Un acre en sursis
Si la ville est une fourmilière, à quoi peut-on comparer la banlieue, à propos de laquelle je n’ai jamais pu me départir de mes préjugés? Apeurée par l’idée de me retrouver isolée dans un lieu sans, sans centre et sans densité, contrairement à la ville, mais aussi sans bord de l’eau, privée de l’anarchie qui règne à la campagne, et où l’activité-récompense, après avoir tondu son carré de moquette verte, consiste à aller magasiner un barbecue (au gaz), j’ai, il y a maintenant dix-sept ans, quitté la ville pour la campagne. Je suis allée me coincer entre la rivière Yamaska et un champ de maïs au fond duquel j’aperçois la lisière de la forêt, encore un autre monde.
Qu’est-ce que ma «campagne», à une heure de route de Montréal? Un acre de gazon à tondre, le chant, non pas des tondeuses, mais celui plus intense des tracteurs à gazon, et aussi, soyons bon prince, celui des grenouilles, dans la nuit où monte début juin l’odeur des fleurs des faux acacias. En réalité, la maison que j’habite, chalet construit au début des années soixante, a été agrandie et transformée au fil des ans par ses trois propriétaires successifs, jusqu’à devenir un bungalow, certes recouvert de clin de bois, mais ce n’est qu’un déguisement, deux boîtes à lettres plus loin, le bungalow de briques avec parking en demi-cercle asphalté me rappelle à l’ordre. Les deux voisins immédiats ont eux aussi emmieuté leur chalet et ont ajouté des chambres, ils ont transformé l’ancienne véranda en pièce fermée pour y rabouter un solarium tout vitré, plus tendance, que j’appelle, en bonne mauvaise langue, leur étuve. Ces réflexions me ramènent a contrario aux mots du sociologue Henri Lefebvre, qui écrivait en 1974 que «la matière première de la production de l’espace, ce n’est pas, comme pour les objets particuliers, un matériau particulier; c’est la nature elle-même». Si l’on n’envisage pas l’habitation comme un objet, mais comme un espace où vivre, il est vrai que le point de vue s’élargit et englobe le paysage entier.
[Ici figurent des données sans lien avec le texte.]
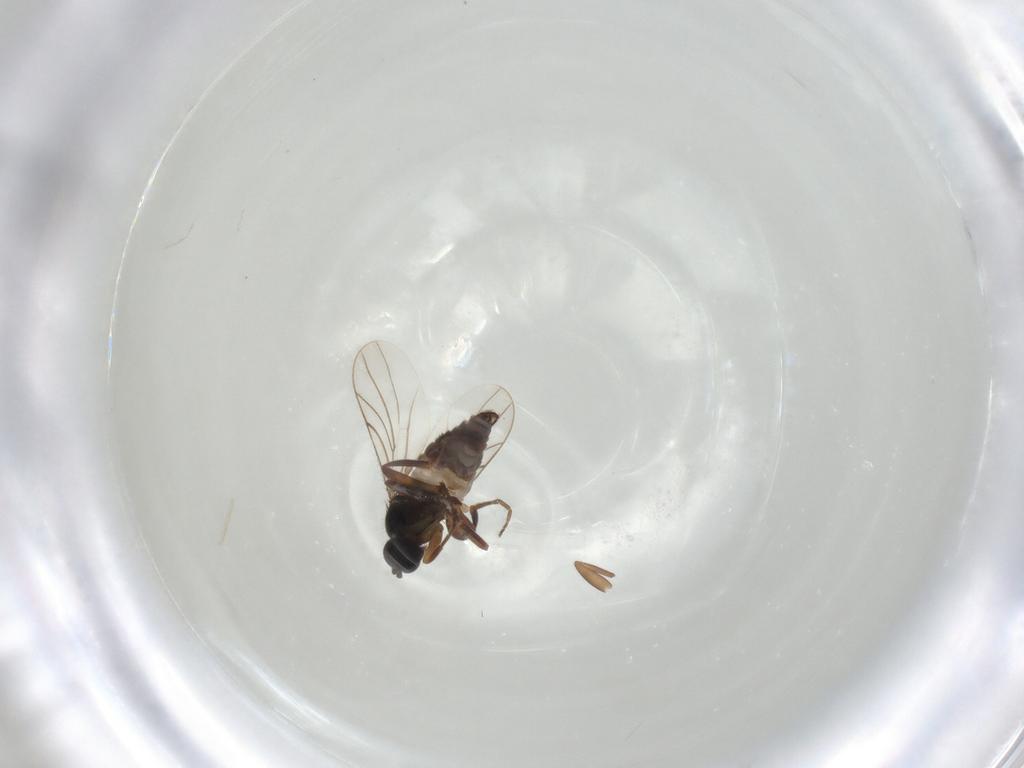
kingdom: Animalia
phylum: Arthropoda
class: Insecta
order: Diptera
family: Hybotidae
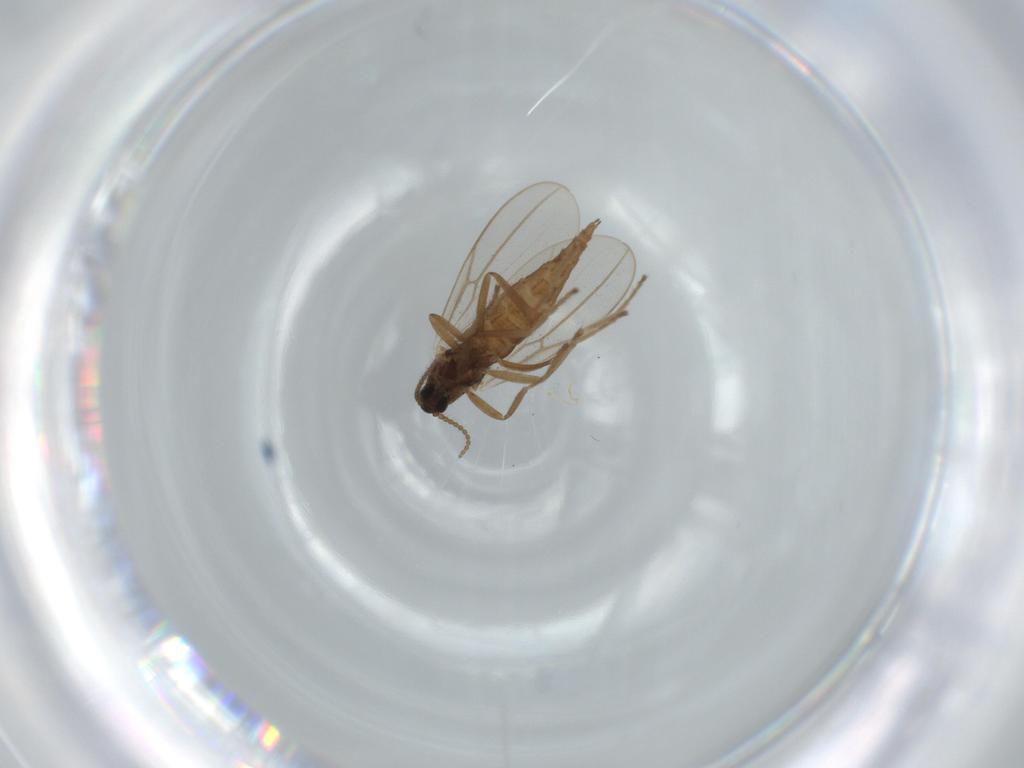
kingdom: Animalia
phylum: Arthropoda
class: Insecta
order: Diptera
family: Cecidomyiidae
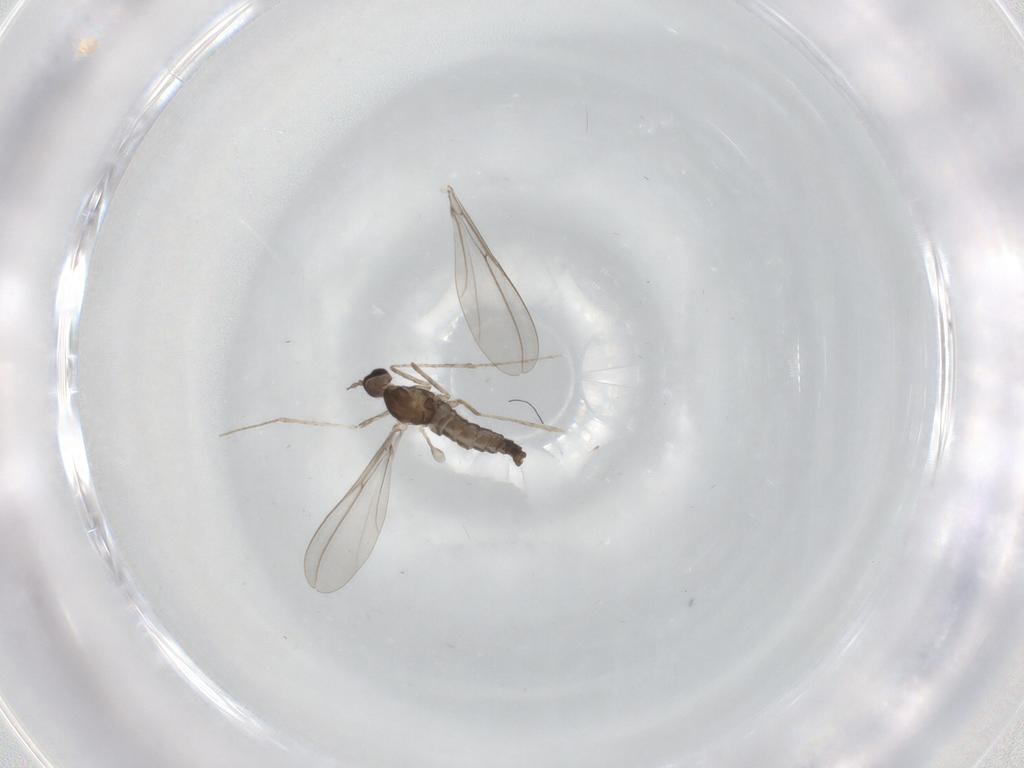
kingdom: Animalia
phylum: Arthropoda
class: Insecta
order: Diptera
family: Cecidomyiidae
Dans le paysage que j’habite, tous les printemps et tous les automnes, je subis aussi l’odeur du purin qu’on vaporise très haut dans les champs et qui retombe en gerbes brunes et opaques sur la terre brune et opaque. La Yamaska est chargée du phosphore de ceux qui fournissent en maïs le gros producteur de porc de Farnham, Fulgence Ménard. Il y a quarante ans encore, on s’y baignait, du temps où la maison à propos de laquelle je n’ai jamais pu me mettre dans la tête que j’en étais propriétaire (elle n’a jamais été libre d’hypothèque) était encore une résidence secondaire. À cinq cents mètres de chez nous, il y avait un parc à roulottes avec piscine, toilettes publiques et kiosque à crème glacée. Aux dernières nouvelles, le propriétaire était sur le point de s’entendre avec la municipalité pour diviser l’espace désormais déserté en huit lots qui se vendront à fort prix, étant donné leur emplacement de plus en plus recherché (un bord de rivière non inondable).
Anne-Marie Regimbald est traductrice et réviseure linguistique.